▶ _What to produce_
Set down every entry exactly as given. Pictures are to be left out.

(Spatial grounding data)
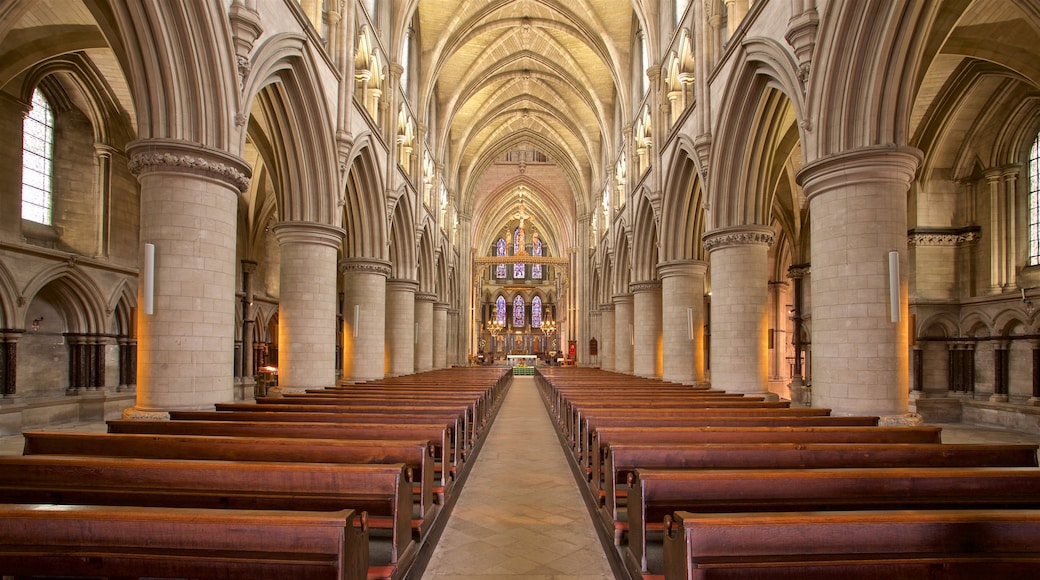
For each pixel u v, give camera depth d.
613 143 34.44
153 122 9.68
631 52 28.69
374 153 19.92
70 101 16.70
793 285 25.30
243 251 24.52
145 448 6.10
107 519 3.38
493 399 18.20
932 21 9.28
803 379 24.94
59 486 4.89
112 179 17.48
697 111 16.86
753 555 3.28
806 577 3.25
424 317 33.25
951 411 17.28
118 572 3.34
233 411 9.30
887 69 9.53
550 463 11.27
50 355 16.06
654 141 22.38
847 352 9.75
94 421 16.64
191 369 9.74
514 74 36.66
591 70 33.66
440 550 6.59
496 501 8.55
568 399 12.38
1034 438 14.16
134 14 9.20
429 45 29.14
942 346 17.67
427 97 29.27
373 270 20.78
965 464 5.92
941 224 17.59
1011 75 14.89
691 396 12.77
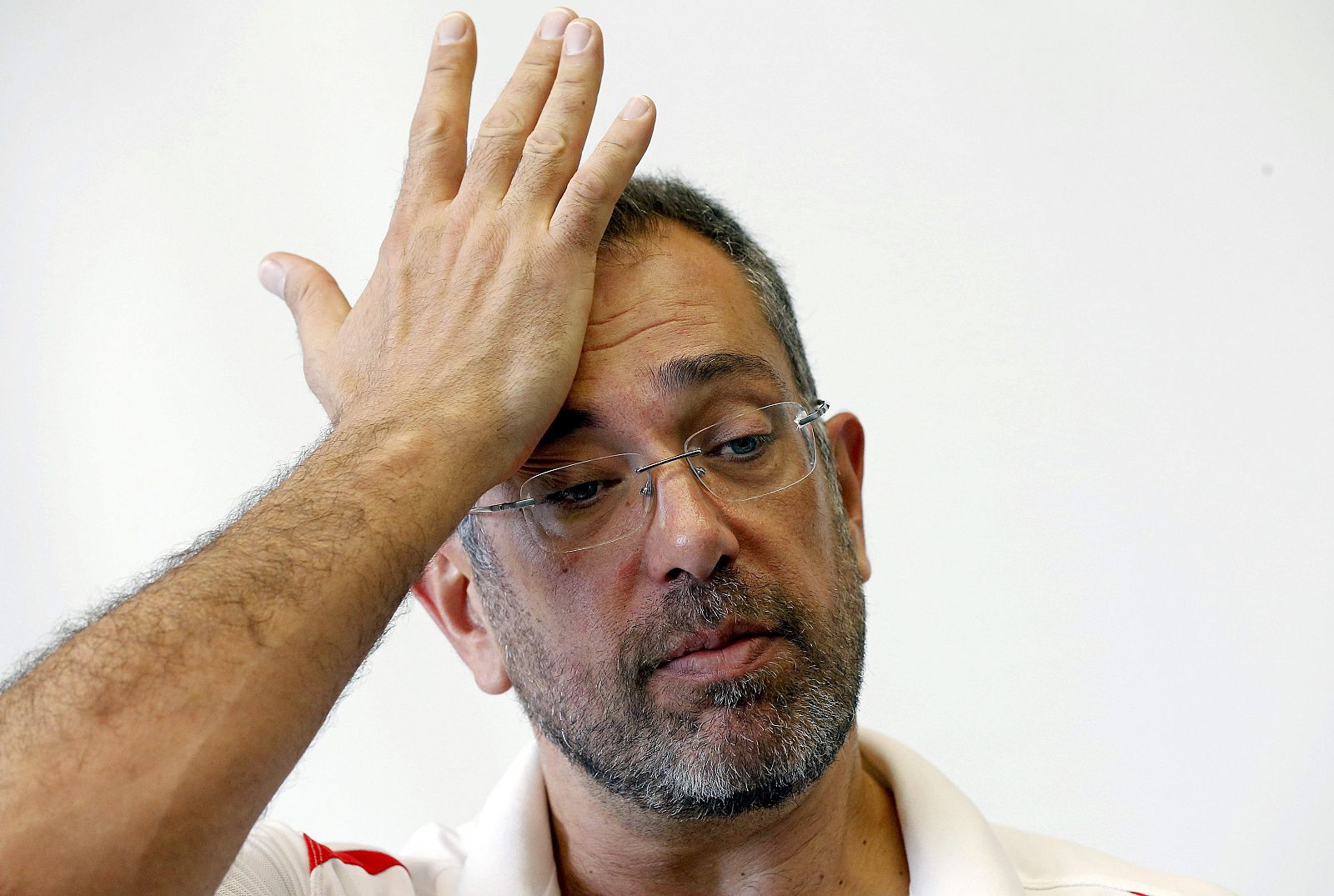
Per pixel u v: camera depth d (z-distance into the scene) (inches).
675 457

▶ _Response box_
For each pixel u v, give camera depth d.
613 143 34.44
153 122 9.68
631 52 28.69
374 153 19.92
70 101 16.70
793 285 25.30
243 251 24.52
145 448 6.10
107 519 3.38
493 399 18.20
932 21 9.28
803 379 24.94
59 486 4.89
112 179 17.48
697 111 16.86
753 555 3.28
806 577 3.25
424 317 33.25
951 411 17.28
118 572 3.34
233 411 9.30
887 69 9.53
550 463 11.27
50 355 16.06
654 141 22.38
847 352 9.75
94 421 16.64
191 369 9.74
514 74 36.66
591 70 33.66
440 550 6.59
496 501 8.55
568 399 12.38
1034 438 14.16
134 14 9.20
429 45 29.14
942 346 17.67
427 97 29.27
373 270 20.78
965 464 5.92
941 224 17.59
1011 75 14.89
691 396 12.77
Per pixel u v: camera depth d (z-distance into the scene) (inches).
675 457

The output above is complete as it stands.